Uvalde school year starts amid fear and unfinished security
By Paul J. Weber
AUSTIN, Texas (AP) — A new and worrisome school year began Tuesday in Uvalde.
There is new high fencing around the Texas community’s public school campuses that still isn’t finished, a heavy police patrol that many families don’t trust and no classes ever again at Robb Elementary School, three months after a gunman with an AR-15-style rifle killed 19 children and two teachers inside two adjoining fourth-grade classrooms.
Ashley Morales is putting her son, Jeremiah, back in class — because she says she has no other choice as a working single mother. She said she would drop him off outside Uvalde Elementary on the first day, as parents weren’t allowed inside.
“I’m just nervous, scared,” said Morales, whose son was a third-grader last year at Robb Elementary and lost three friends in the May 24 massacre. During a recent “Meet the Teacher” night, she felt a rush of anxiety walking down the school hall.
“Oh my gosh, it’s actually going to happen,” she said. “School is going to start.”
Students began arriving at Uvalde Elementary before dawn Tuesday, walking through newly installed 8-foot (2.4-meter) metal fencing that surrounds the campus and past a state trooper standing guard outside an entrance. Colorful flags hung inside the hallways and teachers wore turquoise shirts that read “Together We Rise & Together We Are Better” on the back. State troopers were parked on every corner outside the school.
Teachers hugged students climbing out of cars in the drop-off line and guided them toward a line of teachers in turquoise shirts who were waiting for them behind the fence.
“Good morning, sunshine!” one teacher could be heard saying. “You ready to have a good school year?”
Although school started weeks ago in many parts of Texas, officials pushed back the first day of class in Uvalde after a summer of unfathomable heartache, anger and revelations of widespread failures by law enforcement who allowed an 18-year-old gunman to fire inside the adjoining classrooms for more than 70 minutes.
Despite pushing back the start of the school year, Uvalde school officials said several enhanced security measures remain incomplete, including installing additional cameras and new locks.
The Texas Department of Public Safety has committed to putting nearly three dozen state troopers on Uvalde campuses — but that was of no comfort to some families since there were more than 90 state troopers on scene during the attack.
More than 100 families in Uvalde signed up for virtual school, while others pulled their kids out of the district and enrolled them in private schools. One teacher who was shot in the abdomen and survived, Elsa Avila, wouldn’t be greetings students for the first time in 30 years because she is still recovering.

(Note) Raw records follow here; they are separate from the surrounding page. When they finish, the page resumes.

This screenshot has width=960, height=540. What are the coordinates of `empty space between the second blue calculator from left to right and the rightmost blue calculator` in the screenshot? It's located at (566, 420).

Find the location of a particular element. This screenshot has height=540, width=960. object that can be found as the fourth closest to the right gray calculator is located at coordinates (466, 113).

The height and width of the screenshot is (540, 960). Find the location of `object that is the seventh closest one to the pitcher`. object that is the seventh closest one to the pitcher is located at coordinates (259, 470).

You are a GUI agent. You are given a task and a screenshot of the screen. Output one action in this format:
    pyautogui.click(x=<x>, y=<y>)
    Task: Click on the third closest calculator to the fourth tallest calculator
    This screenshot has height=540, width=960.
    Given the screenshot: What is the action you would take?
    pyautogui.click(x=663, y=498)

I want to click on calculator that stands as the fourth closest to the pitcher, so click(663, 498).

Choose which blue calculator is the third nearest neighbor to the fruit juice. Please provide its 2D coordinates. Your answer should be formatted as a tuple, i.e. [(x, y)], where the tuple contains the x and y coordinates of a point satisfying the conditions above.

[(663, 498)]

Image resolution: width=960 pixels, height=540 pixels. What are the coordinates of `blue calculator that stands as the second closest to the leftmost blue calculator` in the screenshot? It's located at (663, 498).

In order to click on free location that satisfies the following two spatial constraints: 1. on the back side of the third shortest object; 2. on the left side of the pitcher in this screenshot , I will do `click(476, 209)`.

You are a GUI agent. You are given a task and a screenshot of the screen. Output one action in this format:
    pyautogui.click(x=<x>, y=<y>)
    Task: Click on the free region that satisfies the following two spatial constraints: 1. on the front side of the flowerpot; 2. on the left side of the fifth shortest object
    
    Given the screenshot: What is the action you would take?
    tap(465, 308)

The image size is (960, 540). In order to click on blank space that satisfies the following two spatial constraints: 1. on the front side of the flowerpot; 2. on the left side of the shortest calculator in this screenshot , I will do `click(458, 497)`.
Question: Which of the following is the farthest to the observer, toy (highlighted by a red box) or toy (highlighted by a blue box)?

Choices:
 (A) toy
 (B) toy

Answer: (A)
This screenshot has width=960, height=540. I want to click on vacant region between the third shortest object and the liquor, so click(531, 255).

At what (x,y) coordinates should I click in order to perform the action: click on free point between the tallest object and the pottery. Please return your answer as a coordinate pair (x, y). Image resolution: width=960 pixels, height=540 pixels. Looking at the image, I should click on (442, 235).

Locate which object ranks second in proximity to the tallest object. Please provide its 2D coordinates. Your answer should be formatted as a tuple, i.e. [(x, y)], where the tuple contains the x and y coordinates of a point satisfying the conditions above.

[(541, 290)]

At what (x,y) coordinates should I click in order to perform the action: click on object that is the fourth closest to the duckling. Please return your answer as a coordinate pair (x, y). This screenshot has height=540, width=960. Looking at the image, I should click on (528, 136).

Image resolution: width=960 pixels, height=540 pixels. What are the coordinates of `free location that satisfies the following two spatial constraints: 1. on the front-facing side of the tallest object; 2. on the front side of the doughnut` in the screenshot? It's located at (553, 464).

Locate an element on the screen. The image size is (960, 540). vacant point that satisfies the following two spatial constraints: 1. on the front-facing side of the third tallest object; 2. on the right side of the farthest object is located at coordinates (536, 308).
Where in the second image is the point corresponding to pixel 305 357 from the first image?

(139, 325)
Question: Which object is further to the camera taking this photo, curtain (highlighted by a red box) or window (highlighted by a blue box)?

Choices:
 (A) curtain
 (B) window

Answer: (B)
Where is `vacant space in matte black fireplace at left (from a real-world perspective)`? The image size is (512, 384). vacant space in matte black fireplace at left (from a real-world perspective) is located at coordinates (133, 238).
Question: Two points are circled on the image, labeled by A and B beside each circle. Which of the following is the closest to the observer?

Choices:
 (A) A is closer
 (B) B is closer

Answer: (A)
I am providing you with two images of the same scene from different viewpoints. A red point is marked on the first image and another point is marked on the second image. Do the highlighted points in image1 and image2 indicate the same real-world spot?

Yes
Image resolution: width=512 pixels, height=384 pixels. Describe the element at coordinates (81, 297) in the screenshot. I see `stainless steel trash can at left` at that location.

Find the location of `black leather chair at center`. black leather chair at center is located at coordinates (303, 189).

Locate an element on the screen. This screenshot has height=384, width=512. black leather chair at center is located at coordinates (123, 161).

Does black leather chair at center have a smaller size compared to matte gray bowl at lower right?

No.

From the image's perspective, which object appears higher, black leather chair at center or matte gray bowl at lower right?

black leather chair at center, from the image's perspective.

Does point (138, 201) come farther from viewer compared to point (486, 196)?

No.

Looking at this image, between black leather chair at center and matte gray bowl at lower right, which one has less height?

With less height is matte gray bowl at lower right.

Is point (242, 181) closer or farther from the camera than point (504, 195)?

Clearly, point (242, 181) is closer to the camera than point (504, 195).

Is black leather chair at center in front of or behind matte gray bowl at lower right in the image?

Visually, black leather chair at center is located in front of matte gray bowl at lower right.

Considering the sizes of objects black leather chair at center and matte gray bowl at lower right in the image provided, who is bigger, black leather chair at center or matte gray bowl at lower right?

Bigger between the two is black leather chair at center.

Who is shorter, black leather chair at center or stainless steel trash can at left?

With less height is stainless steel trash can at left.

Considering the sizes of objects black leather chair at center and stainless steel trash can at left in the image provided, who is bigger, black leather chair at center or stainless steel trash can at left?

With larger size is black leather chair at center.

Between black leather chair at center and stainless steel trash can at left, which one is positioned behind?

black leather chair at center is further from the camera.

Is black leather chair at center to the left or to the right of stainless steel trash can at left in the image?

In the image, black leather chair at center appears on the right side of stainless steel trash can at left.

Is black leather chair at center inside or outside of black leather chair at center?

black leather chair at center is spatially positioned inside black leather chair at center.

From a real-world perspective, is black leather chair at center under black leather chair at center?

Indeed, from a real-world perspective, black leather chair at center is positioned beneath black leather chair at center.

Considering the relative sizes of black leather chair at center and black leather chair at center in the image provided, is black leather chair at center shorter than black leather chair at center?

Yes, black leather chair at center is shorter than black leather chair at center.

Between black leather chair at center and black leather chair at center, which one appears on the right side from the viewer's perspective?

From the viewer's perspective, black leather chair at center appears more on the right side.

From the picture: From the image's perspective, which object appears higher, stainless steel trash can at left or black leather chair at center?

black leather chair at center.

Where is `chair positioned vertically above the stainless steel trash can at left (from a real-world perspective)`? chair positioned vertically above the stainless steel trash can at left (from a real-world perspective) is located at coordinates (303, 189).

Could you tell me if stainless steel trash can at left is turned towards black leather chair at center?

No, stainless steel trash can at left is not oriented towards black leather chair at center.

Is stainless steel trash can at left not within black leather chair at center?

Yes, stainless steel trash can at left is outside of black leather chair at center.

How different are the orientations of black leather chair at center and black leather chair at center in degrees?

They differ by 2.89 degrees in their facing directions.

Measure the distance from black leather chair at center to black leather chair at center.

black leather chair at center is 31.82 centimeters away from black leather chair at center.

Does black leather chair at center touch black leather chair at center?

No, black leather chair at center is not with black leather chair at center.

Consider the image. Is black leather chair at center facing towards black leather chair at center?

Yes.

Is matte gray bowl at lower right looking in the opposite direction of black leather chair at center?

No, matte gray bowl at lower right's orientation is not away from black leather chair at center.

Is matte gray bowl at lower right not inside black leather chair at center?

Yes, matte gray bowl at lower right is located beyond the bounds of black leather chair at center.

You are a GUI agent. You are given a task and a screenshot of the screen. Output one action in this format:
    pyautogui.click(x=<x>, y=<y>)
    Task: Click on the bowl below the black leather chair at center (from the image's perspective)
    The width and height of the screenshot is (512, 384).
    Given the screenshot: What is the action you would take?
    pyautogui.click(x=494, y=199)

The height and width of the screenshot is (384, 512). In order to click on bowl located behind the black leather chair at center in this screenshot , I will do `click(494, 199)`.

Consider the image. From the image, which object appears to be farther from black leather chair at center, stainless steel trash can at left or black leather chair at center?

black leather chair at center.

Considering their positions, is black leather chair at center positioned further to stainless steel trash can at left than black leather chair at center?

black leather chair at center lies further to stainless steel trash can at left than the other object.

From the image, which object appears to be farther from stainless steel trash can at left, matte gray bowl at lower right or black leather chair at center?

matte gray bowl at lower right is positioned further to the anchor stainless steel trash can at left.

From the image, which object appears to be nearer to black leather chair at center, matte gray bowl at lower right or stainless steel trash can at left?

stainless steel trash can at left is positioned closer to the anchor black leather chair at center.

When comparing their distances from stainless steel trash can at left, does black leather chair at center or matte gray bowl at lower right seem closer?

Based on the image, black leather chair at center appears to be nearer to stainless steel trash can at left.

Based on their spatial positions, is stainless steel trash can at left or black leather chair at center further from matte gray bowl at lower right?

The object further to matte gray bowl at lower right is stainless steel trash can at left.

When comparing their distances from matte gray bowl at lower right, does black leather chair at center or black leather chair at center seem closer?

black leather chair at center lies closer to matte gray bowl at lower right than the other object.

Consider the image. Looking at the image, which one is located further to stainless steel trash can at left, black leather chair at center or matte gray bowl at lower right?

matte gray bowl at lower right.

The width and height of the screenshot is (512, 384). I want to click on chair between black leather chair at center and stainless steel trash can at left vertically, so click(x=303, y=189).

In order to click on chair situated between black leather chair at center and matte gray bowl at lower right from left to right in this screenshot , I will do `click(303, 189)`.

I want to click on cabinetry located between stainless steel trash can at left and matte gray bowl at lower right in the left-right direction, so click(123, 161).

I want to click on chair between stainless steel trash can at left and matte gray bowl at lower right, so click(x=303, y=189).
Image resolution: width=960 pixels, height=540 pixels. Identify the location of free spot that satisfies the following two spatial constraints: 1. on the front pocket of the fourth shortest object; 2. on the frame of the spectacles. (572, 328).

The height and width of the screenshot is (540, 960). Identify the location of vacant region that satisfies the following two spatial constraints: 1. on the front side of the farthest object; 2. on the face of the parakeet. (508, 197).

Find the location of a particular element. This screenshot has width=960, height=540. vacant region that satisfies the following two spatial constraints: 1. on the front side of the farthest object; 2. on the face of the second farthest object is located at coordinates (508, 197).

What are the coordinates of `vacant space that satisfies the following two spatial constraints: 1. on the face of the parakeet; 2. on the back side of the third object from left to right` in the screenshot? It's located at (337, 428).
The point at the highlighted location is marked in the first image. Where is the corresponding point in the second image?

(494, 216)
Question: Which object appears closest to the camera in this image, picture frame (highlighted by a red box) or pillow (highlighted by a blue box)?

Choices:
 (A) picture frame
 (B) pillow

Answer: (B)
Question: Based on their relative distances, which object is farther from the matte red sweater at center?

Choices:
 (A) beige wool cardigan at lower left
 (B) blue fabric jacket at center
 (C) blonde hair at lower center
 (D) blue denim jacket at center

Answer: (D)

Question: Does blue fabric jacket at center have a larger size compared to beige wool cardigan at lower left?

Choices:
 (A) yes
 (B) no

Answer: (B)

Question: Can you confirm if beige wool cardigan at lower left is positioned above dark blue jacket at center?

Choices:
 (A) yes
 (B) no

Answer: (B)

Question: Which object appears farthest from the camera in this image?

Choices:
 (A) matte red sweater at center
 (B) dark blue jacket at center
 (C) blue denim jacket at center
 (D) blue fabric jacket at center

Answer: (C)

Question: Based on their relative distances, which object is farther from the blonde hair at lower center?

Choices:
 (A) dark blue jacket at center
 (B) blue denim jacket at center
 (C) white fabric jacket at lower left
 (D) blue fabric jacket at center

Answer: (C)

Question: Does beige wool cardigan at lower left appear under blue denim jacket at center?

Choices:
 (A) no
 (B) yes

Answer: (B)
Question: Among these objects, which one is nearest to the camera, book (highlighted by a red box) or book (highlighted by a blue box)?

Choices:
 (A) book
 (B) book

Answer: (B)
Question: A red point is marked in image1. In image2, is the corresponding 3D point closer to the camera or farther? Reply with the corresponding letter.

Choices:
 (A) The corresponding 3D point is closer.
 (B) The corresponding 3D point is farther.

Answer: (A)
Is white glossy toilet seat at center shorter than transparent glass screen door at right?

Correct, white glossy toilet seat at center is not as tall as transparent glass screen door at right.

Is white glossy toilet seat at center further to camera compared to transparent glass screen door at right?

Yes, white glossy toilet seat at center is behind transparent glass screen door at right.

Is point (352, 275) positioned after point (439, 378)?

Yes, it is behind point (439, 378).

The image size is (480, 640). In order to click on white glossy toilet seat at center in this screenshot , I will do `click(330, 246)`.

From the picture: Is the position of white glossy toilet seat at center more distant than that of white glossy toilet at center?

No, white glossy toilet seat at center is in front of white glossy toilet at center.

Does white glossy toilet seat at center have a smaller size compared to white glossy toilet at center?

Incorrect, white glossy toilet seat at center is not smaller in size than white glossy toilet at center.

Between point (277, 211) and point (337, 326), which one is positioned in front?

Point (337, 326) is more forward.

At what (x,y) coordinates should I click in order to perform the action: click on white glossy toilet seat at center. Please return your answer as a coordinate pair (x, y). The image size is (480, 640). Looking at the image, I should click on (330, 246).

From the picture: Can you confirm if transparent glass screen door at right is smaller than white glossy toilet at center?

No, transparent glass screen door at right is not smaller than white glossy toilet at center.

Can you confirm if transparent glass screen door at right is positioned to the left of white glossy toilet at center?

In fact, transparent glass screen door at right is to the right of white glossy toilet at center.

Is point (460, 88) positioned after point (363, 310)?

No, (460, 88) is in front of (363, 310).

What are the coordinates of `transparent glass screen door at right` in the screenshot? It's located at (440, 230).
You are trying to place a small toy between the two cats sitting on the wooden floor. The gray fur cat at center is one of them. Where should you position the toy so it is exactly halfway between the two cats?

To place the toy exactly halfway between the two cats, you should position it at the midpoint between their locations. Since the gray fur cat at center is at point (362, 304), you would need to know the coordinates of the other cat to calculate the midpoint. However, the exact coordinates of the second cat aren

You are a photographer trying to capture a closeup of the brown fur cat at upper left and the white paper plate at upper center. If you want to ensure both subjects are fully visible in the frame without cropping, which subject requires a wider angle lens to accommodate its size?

A damning report by a Texas House committee found that nearly 400 officers in all rushed to Robb Elementary after the shooting but hesitated for more than hour to confront the shooter. Body camera and surveillance footage showed heavily armed officers, some holding bulletproof shields, stacked in the hallway but not advancing to the classroom.
Steve McCraw, head of the Texas Department of Public Safety, called the response “an abject failure.”
Last month, the Uvalde school board fired district police Chief Pete Arredondo, who McCraw and the House report accused of failing to take control of the scene and wasting time by looking for a key for a classroom door that was likely unlocked. The firing has not quieted demands for others to face punishment. One other officer — Uvalde Lt. Mariano Pargas, the acting police chief that day — has been placed on administrative leave.